The framework of the Chronicon was provided by the chronicle of Marianus Scotus, an Irish monk living in Mainz who died there in 1082. Marianus’ Chronicon was probably completed by 1076 and copies are held in the British Library and the Vatican. It was very popular in the Middle Ages and a copy was brought to Hereford by Bishop Robert (1079-95). In his chronicle John used three other sources in particular - Bede’s Historia Ecclesiastica, Eadmer of Canterbury’s Historia Novorum (for events between 1102 and 1122) and lastly the great Anglo-Saxon Chronicle. John received help from a fellow monk at Worcester, Florence, whose work is acknowledged in the entry for AD 1118.

The Chronicon survives in five manuscripts and a fragment on a single leaf:

  MS 157 (Oxford, Corpus Christi College)
  MS 502 (Dublin, Trinity College)
  MS 42 (Lambeth Palace Library)
  MS Bodley 297 (Oxford, Bodleian Library)
  MS 92 (Cambridge, Corpus Christi College)

There is also the chronicula, a minor chronicle up to 1123 based on the Chronicon: MS 503 (Dublin, Trinity College).

The MS of the Chronicon mostly used here is the MS Corpus Christi 157, which belonged to Worcester.
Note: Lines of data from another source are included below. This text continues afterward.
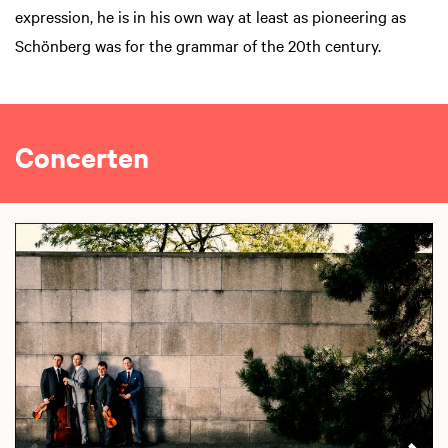
expression, he is in his own way at least as pioneering as
Schönberg was for the grammar of the 20th century.
Concerten
Skip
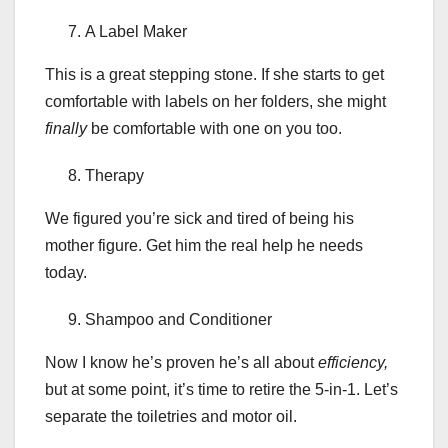
A Label Maker
This is a great stepping stone. If she starts to get
comfortable with labels on her folders, she might
finally
be comfortable with one on you too.
Therapy
We figured you’re sick and tired of being his
mother figure. Get him the real help he needs
today.
Shampoo and Conditioner
Now I know he’s proven he’s all about
efficiency,
but at some point, it’s time to retire the 5-in-1. Let’s
separate the toiletries and motor oil.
For the period from 446 AD it was transcribed by Benjamin Thorpe in 1848 and from 1118 AD by J.R.H.Weaver in 1908. It was translated by Thomas Forester / published by Henry G. Bohn in 1854. The principal manuscript is in Latin, with tinted and painted drawings of the Crucifixion, sunspots and visions of Henry I. It is a fair copy up to AD 1128, with the annals for 1128-31 rewritten and continued to 1140 by a third hand, probably John himself, at Worcester Cathedral Priory. Oxford University has released a detailed scan of the manuscript for research purposes on its “Early Manuscripts at Oxford University” website. My illustration gives an impression of the first page of this translation but viewing the detailed scan is highly rewarding. It seems that the work is not as well known as it perhaps should be.

One curiousity that should be mentioned is that Brother John shows Marianus’ dates alongside the now accepted Dionysian calendar. Marianus reckoned that Dionysus had the birth of Christ twenty-two years late so in the text John has put, for example, at the left-hand end of the dateline MCLII for 1152 AD and, at the right-hand end, MCXXX for 1130 AD. The translation needless to say is arranged by the latter modern date.

The historian Ordericus Vitalis, a monk from St.Evroult in Normandy visited Worcester to gather material for his own chronicle and saw John's chronicle. He recorded that “John of Worcester, a native of England, and a monk of Worcester, a man of venerable character and great learning, in the additions which he has made to the chronicles of Marianus Scotus, has gathered faithful accounts of King William, and of the events which occurred in his reign, and those of his two sons, William Rufus and king Henry to the present day.”